Anything that interferes with ability to make, send or receive these chemical messengers will prevent the brain from functioning effectively.

Why The Brain Deteriorates With Age

Brain cells require a supply of specific nutrients to maintain their membrane integrity, to clear out waste products, to manufacture cellular energy and neurotransmitters, and to scavenge free radicals. Any deficiency in the supply of these nutrients will adversely affect neurotransmission.

Studies on brain-aging have shown a significant decline in important neurotransmitters in those with age-related cognitive impairment. The most important of these is acetylcholine-the main neurotransmitter needed for memory and learning. Almost all people with Alzheimer’s show a marked deficit of acetylcholine. Maintaining healthy neurotransmitter, especially acetlycholine, levels is the centerpiece of any brain enhancement strategy. Our anti-aging protocols include safe, effective “smart nutrients” that promote cellular energy and enhance production of neurotransmitters.

Poor circulation is another factor in brain-aging. The brain requires a steady supply of oxygen, glucose and other nutrients to function. 25% of all blood pumped by the heart goes to the brain, thus any deficiencies in the circulatory system will put the brain at risk. About 20 percent of all cases of serious mental decline in the elderly are circulation-related. Decreased blood flow contributes to general mental lethargy and to the slow degeneration of the brain by starving the neurons to death.

If you are interested in brain health, maintaining good cerebral circulation is imperative. Attention to exercise, blood pressure, and selected natural nutrients that improve circulation are important aspects of our brain longevity strategies.

In each of our cells including our neurons, there is an area known as the mitochondria. This is the energy-producing center of the cell. For brain longevity, the neurons must maintain a constant supply of energy to protect against cell loss.

The mitochondria are especially vulnerable to free radical damage because of their heavy oxygen utilization. In a healthy mitochondria neighborhood there are plenty of free radical scavengers, anti-oxidants maintaining damage control. A few of the more important ones are vitamins C and E, beta carotene, super oxide dismutase, glutathione, Co-Q 10, selenium, zinc, lipoic acid, melatonin, and acetyl –L- carnitine. However, if the anti-oxidant pool is in poor supply – the mitochondria have no defense. Once enough oxidative damage is done to the mitochondria by free radicals, the cell dies. Free radicals directly kill brain cells. Patients with Parkinson’s disease have been shown to have severely impaired anti-oxidant activity in the substantia nigra area of the brain allowing for unchecked free radical destruction those brain cells.
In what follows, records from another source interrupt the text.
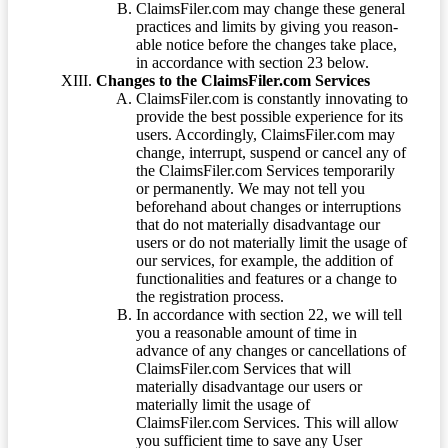
ClaimsFiler.com may change these general
practices and limits by giving you reason-
able notice before the changes take place,
in accordance with section 23 below.
Changes to the ClaimsFiler.com Services
ClaimsFiler.com is constantly innovating to
provide the best possible experience for its
users. Accordingly, ClaimsFiler.com may
change, interrupt, suspend or cancel any of
the ClaimsFiler.com Services temporarily
or permanently. We may not tell you
beforehand about changes or interruptions
that do not materially disadvantage our
users or do not materially limit the usage of
our services, for example, the addition of
functionalities and features or a change to
the registration process.
In accordance with section 22, we will tell
you a reasonable amount of time in
advance of any changes or cancellations of
ClaimsFiler.com Services that will
materially disadvantage our users or
materially limit the usage of
ClaimsFiler.com Services. This will allow
you sufficient time to save any User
Anti-oxidant levels in the brain tend to decrease with age. Testing for free radicals, assessing and enriching your anti-oxidant status is an important component of your personal anti-aging program.
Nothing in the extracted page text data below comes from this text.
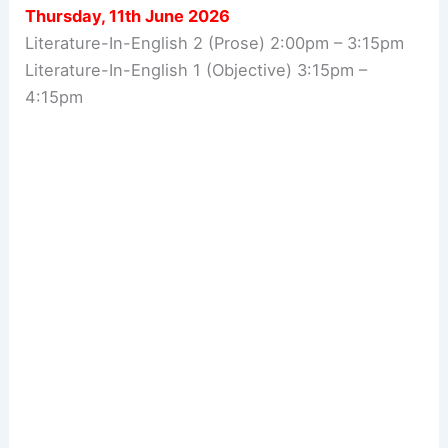
Thursday, 11th June 2026
Literature-In-English 2 (Prose) 2:00pm – 3:15pm
Literature-In-English 1 (Objective) 3:15pm –
4:15pm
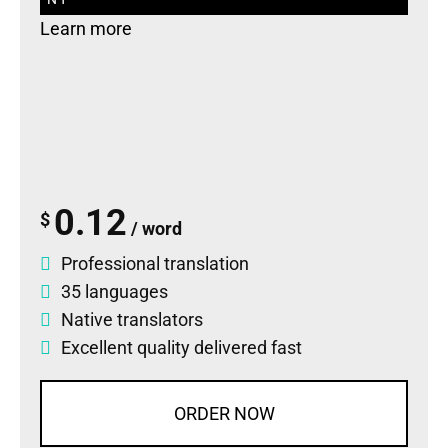
Learn more
0.12
$
/ word
Professional translation
35 languages
Native translators
Excellent quality delivered fast
ORDER NOW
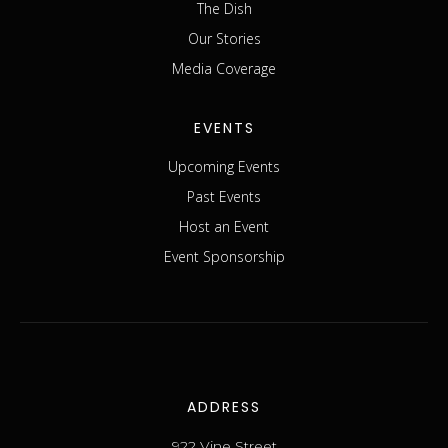
The Dish
Our Stories
Media Coverage
EVENTS
Upcoming Events
Past Events
Host an Event
Event Sponsorship
ADDRESS
922 Vine Street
Hormone imbalances that may begin as soon as the mid-thirties also have a detrimental effect on brain function. Dehydroepiandrosterone (DHEA) is a neuro-steroid produced by our adrenal glands. Brain tissue contains five to six times more DHEA than any other tissue in the body. (People with Alzheimer’s have almost half the amount of DHEA than their age-matched peers). DHEA stimulates the production of key brain cell messengers and the formation of branches that connect cells. DHEA is necessary to balance the potentially destructive forces of stress hormones, especially cortisol. As we age, rising levels of cortisol and declining levels of DHEA set the stage for memory decline and cognitive impairment.

Additionally, inadequate levels of estrogen, testosterone, progesterone, thyroid, growth hormone, and pregnenolone have all been implicated in cognitive decline, loss of libido, mood disorders, impaired memory and communication problems.

Any comprehensive brain longevity plan includes assessing and restoring healthy hormone levels. At our clinic, we stress periodic evaluation and counsel on the use of natural intervention when appropriate.